With so much spending on interest payments, it crowds out other spending, forces individuals to pay more taxes, or both. It also doesn’t leave much room for “emergency” funding, not seeing the implications of printing “fictitious money” as we have done in recent years.

While the Biden administration recently said it plans to pay down the national debt in the current quarter, given a projected fiscal year deficit of $1.4 trillion (via OMB Historical Tables of the White House, an amount greater than the pre-COVID deficits) that will have to be financed by debt, this statement seems like smoke and mirrors at best.

If Biden officials want to solve a real debt crisis that is impacting American taxpayers across the board, they need to work with Congress to make sure they stop government overspending, generate a surplus, and start paying back materially the heavy indebtedness that we carry (about 130% of the GDP, but a little more than 100% if we only take into account the debt held by the public).
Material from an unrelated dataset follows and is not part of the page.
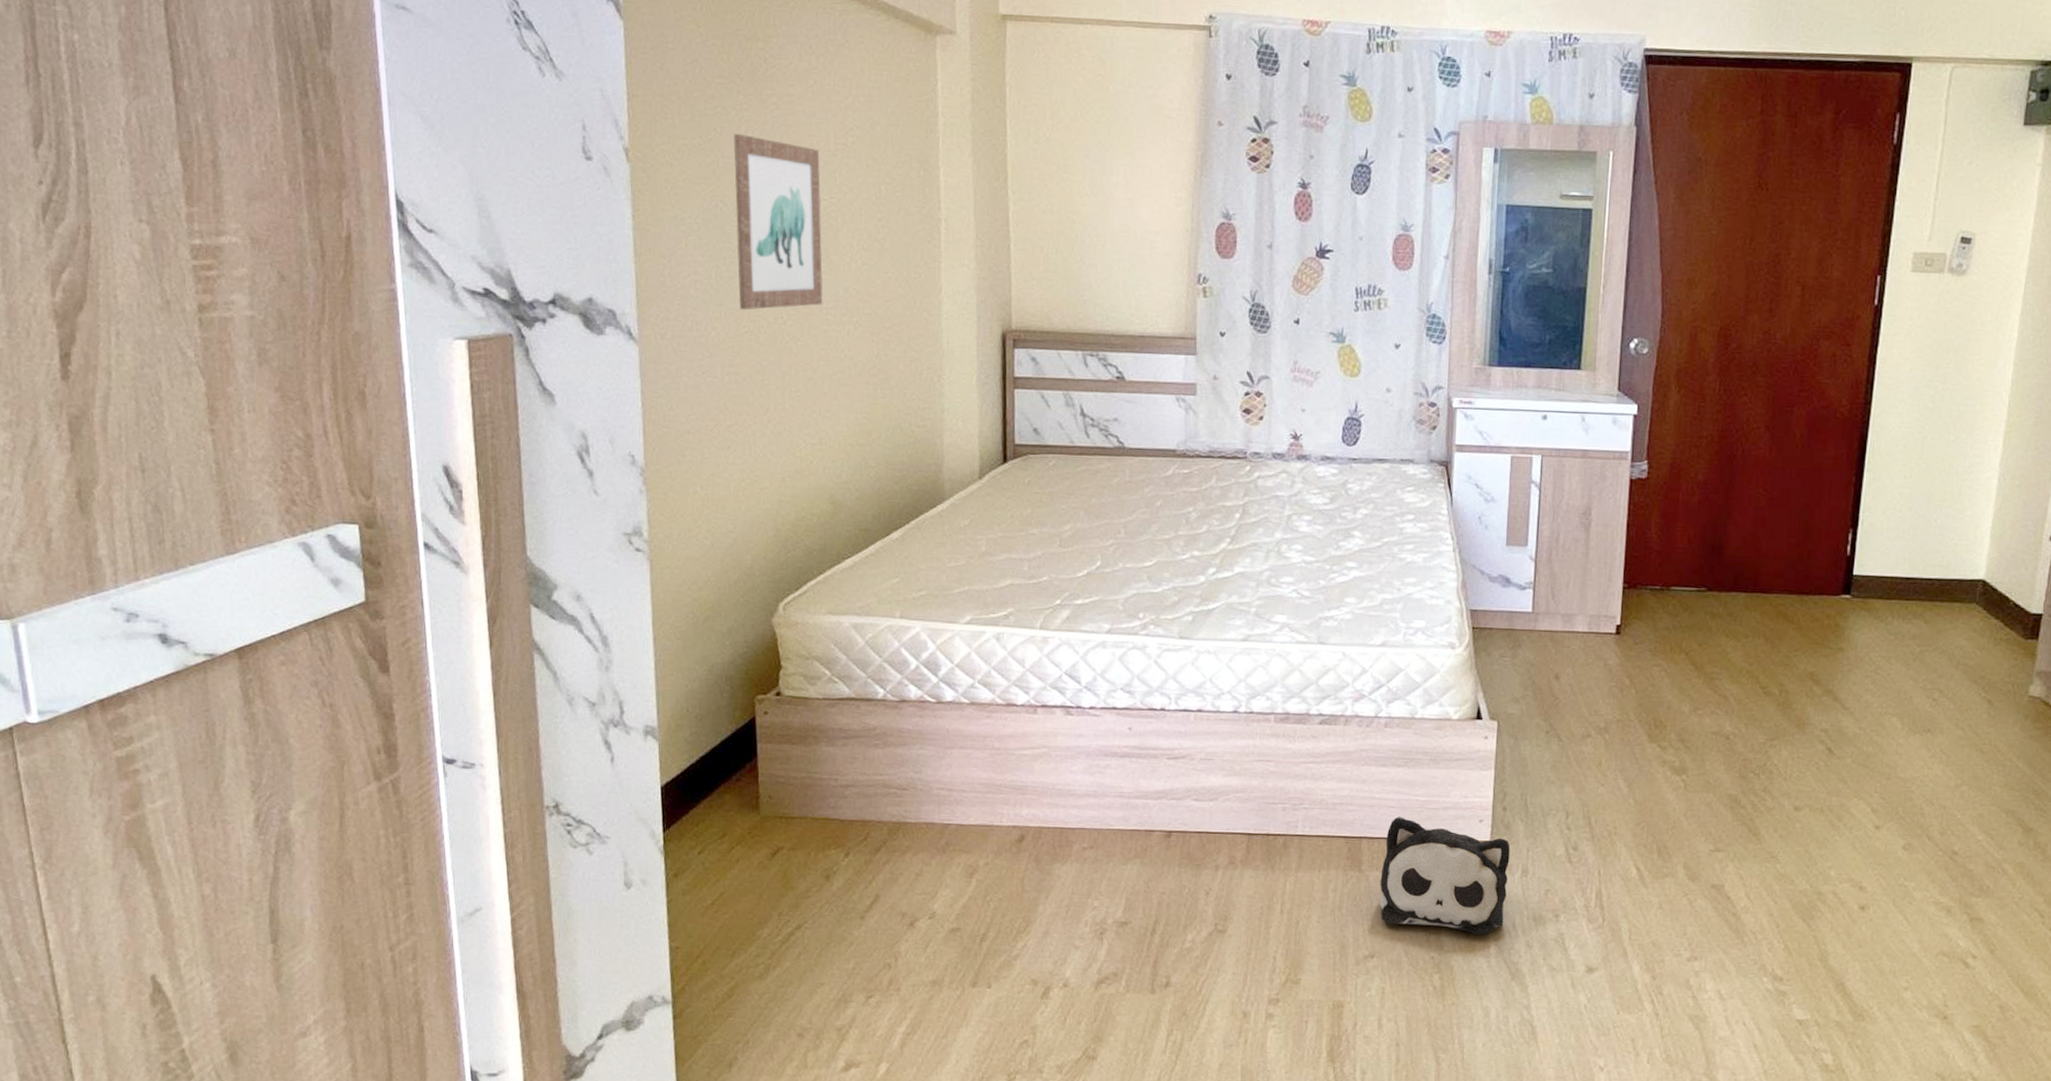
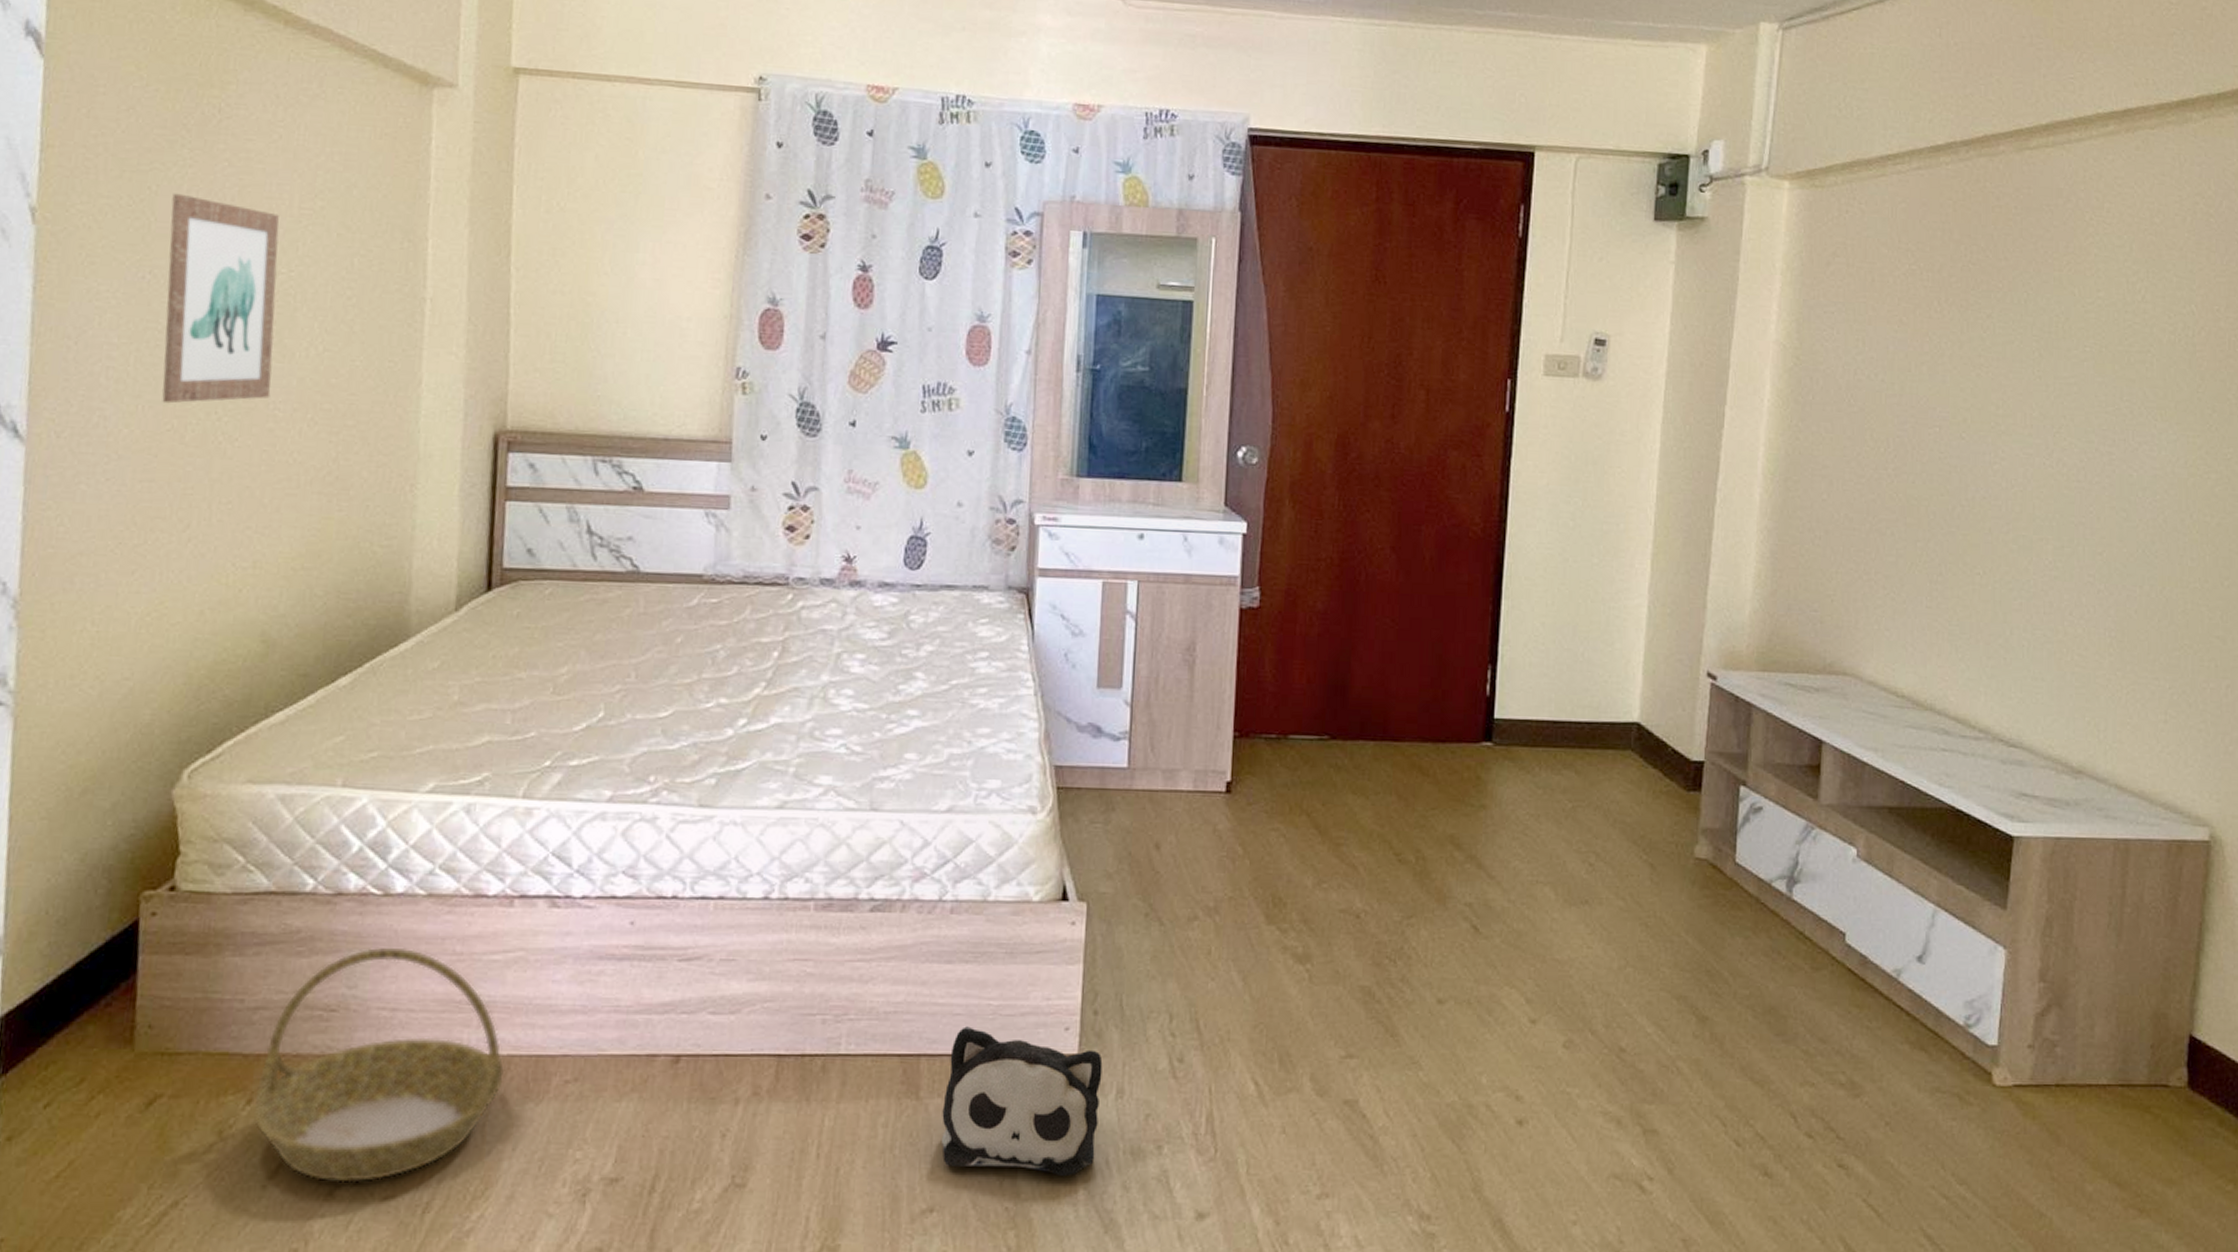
basket: none [851,743,1037,917] -> present [254,947,505,1183]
Although some people will say that financing this debt was cheap and therefore a good deal, I will come back to basic economics. While it is true that while debt provides a return on investment on an investment it is very worthwhile, debt for spending is never good business. With a total US national debt of 1.3 times GDP, that’s even less of a “deal.”

Any federal debt settlement should not be a gift to some people at the expense of others. The focus should be on what affects us all, which is uncontrollable government spending.